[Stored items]
────────────────
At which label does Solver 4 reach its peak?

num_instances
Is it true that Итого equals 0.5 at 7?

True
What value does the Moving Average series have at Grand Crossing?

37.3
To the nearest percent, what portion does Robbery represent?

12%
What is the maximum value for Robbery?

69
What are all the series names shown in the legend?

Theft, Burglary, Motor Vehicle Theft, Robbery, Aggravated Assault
────────────────
Retype all of the material above word for word, keeping every line unchanged.

At which label does Solver 4 reach its peak?

num_instances
Is it true that Итого equals 0.5 at 7?

True
What value does the Moving Average series have at Grand Crossing?

37.3
To the nearest percent, what portion does Robbery represent?

12%
What is the maximum value for Robbery?

69
What are all the series names shown in the legend?

Theft, Burglary, Motor Vehicle Theft, Robbery, Aggravated Assault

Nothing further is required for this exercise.